EXCERPTED PASSAGE >>
○ ○ ○

LISTSERV 16.5 - CODE4LIB Archives

Eric Lease Morgan wrote:

> [snip] Screen scraping is for the birds!! If we, libraries, are so
> much about
> standards, then why do we tolerate interfaces to indexes that force us
> to do screen scraping. As soon as they change their interface you have
> all sorts of new work to do. "Just give me the data."

I would be the last one to disagree with the intent of Eric's
statement.  Consistent, standards-driven interfaces make content more
accessible for all.

Part of the challenge of the "dark web", is that it is full of unique
sets of data, both large and small, that have significance to specific
users in specific contexts and have a relatively custom interface to
suit it. (In the best of worlds with a standard set of HTML widgets) In
courses on cataloguing many, many years ago I was drawn to the insight
that publishers don't give a damn about librarians and consistent title
pages (and versos).  Especially do designers not give a damn.  I'm not
sure why I'd ever hoped that the web would be better.

We do screen scraping not from choice, but from necessity.

○ ○ ○

COMPLETE THE FOLLOWING >>
• a. Summarize the mailing-list post on screen scraping in two sentences.
• b. Write the next few sentences of the mailing-list post on screen scraping, picking up after its final sentence.

○ ○ ○

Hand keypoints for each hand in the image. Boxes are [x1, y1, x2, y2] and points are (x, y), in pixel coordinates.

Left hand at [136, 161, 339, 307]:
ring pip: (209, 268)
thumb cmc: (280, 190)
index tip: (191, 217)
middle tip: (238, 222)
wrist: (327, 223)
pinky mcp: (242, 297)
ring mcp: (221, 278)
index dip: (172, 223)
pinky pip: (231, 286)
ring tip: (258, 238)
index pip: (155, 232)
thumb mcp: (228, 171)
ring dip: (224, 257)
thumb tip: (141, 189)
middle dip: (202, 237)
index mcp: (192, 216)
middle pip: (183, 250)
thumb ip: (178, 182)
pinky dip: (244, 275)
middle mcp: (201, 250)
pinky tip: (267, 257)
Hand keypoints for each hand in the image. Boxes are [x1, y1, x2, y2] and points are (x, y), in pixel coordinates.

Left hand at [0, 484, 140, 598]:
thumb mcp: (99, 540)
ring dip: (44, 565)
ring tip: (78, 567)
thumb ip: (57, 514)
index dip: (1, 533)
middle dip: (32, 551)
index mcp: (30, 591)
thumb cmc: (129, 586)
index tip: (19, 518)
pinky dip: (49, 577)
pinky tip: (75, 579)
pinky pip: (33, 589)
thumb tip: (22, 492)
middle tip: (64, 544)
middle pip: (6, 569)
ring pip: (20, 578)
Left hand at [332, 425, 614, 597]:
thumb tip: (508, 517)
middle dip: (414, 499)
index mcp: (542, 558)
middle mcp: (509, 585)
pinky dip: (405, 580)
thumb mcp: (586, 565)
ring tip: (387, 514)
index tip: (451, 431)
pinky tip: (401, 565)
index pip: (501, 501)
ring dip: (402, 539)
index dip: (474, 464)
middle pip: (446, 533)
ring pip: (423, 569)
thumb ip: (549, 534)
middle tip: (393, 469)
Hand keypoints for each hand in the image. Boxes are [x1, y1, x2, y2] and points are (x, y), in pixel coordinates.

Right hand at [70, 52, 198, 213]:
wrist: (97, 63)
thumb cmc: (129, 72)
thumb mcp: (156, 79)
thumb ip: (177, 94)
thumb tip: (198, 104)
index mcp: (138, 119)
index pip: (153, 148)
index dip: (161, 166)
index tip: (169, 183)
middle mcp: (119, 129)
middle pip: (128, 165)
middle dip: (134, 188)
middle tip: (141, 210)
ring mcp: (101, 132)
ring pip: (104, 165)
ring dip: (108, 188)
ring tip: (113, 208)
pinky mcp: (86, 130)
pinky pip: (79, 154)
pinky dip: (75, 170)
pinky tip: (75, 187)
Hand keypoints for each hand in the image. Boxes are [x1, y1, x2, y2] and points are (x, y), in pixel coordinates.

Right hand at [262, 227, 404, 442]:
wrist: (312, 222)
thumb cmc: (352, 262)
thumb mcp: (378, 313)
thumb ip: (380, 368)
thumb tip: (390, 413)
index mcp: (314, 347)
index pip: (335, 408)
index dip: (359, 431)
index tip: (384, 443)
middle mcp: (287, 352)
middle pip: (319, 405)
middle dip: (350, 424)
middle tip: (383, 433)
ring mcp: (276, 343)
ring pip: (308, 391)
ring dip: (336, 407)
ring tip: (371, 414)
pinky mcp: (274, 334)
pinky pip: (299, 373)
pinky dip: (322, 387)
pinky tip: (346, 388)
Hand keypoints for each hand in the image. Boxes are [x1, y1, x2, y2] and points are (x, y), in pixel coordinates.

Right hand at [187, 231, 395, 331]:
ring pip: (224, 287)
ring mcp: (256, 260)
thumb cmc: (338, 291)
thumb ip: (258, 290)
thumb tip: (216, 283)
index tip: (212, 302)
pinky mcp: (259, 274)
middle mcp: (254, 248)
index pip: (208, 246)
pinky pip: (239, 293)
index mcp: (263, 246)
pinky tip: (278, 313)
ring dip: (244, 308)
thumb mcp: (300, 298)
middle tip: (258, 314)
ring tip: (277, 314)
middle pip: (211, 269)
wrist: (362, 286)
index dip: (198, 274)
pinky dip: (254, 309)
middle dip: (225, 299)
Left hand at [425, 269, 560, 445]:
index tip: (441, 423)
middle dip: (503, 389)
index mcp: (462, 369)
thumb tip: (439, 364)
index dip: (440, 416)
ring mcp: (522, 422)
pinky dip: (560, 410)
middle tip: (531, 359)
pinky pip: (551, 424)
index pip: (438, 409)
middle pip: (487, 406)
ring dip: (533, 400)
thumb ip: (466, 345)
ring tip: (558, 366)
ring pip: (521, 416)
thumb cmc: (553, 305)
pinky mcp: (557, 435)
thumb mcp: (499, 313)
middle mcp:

○ ○ ○

OUTPUTS IN ORDER >>
• a. The post agrees with the intent of a quoted complaint against screen scraping and holds that consistent, standards-driven interfaces make content more accessible for all. Still, the "dark web" is full of unique data sets with relatively custom interfaces, publishers and designers have long ignored consistency, and so screen scraping is done from necessity rather than choice.

• b.
In my case, I do as little as possible, framing the target so that users
can carry on in the native environment.  All I really need are:
    a) the success/failure indicators (a result count when possible)
    b) a quick tweak to supply a base href
    c) and the ability to pass on permissions  (session ids, cookies etc.)

In short, if you can't get just the data (Eric's point, and the moral
high ground), touch the wrapper as little as possible and move on.
Various screen-scraping exercises have to find their own stopping point
in manipulating the content of the result set/HTML page.  The less you
touch the further it scales.

Perhaps that's the essential difference between a "federated" search and
one where you attempt to "unify" the result set.  The  approach I have
taken does not attempt to dedupe or re-sort or merge the disparate
results in any useful way.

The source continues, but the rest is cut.